Tuna Yemisci, regional director, MEA, and East Mediterranean, Qlik.

US-based analytics and data integration vendor Qlik said its acquisition of data transformation firm Talend, along with increased investment in artificial intelligence (AI), gives its customers improved ability to access trusted, quality data.

Speaking this week at the Johannesburg leg of the Qlik’s global roadshow, QlikWorld Tour, Tuna Yemisci, the company’s regional director, MEA, and East Mediterranean, said the acquisition, completed in May this year, has broadened the company’s product stack, adding new data quality, transformation, application connectivity and API capabilities.

Qlik has also invested over US$1 billion in its analytics platform to address requirements for automated and real-time access to data across various industries, including retail, manufacturing, financial services, and pharmaceuticals.

Yemisci said businesses across all regions face similar challenges with data integration, access, and management. These include data quality and data collection, available infrastructure, data integration utilising multiple sources, data governance (who has access to what and when), choice of data analytics tools, as well as scalability and data fragmentation.

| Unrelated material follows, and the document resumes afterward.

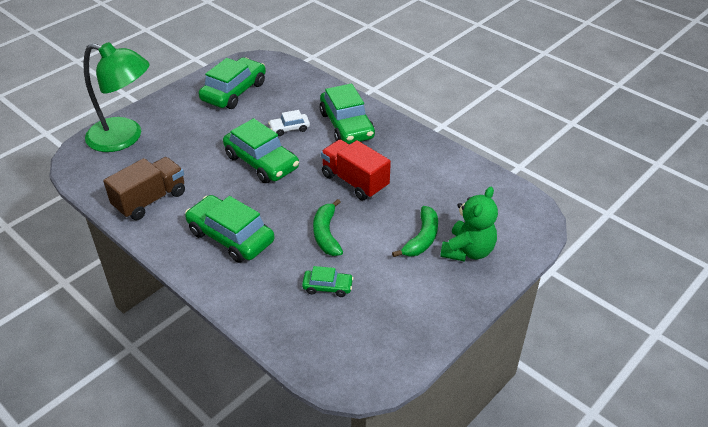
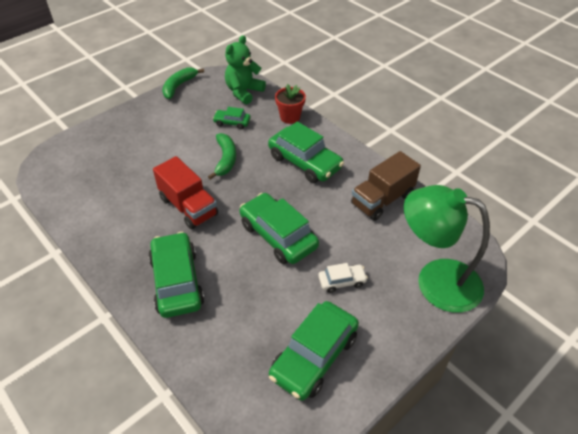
camera: 175 degrees left, 5 degrees up
(247, 301) = (290, 117): none -> red flower pot
(289, 128) = (244, 281): white car -> white car (342, 281)
(422, 238) = (149, 151): green banana -> green banana (179, 86)
(468, 251) = (118, 140): green teddy bear -> green teddy bear (244, 92)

We want you to trust your data and the quality of your data, and we want you to be able to act on this data.

Tuna Yemisci, Qlik.

Due to these challenges, organisations are often forced to choose legacy solutions, cloud lock-in, or multiple disparate point solutions, which exposes them to cost risk and stifles innovation, the company added.

Qlik is targeting its offering to address a gap it says exists between business operations and software development. Yemisci explained that, traditionally, these two areas have separate tools, systems, and domains. Qlik wants to combine these resources to equip businesses with powerful analytics tools and data they can trust and use. 

“We are creating a single source of truth to drive up AI adoption and data literacy. The objective is to help businesses to go from simply having raw data to taking informed action,” he said.

Qlik is agnostic in its approach to cloud srvices. Yemisci acknowledged a growing interest from cloud service providers and hyperscalers in high growth markets like South Africa, and said Qlik has partnerships in place with all service providers to ensure that clients can avoid lock-in.

“We want to maintain our product suite, and continuity in technology investment. We are independent and cloud agnostic, and connectivity is our number one priority. We want to connect everything, we want you to trust your data and the quality of your data, and we want you to be able to act on this data,” he concluded.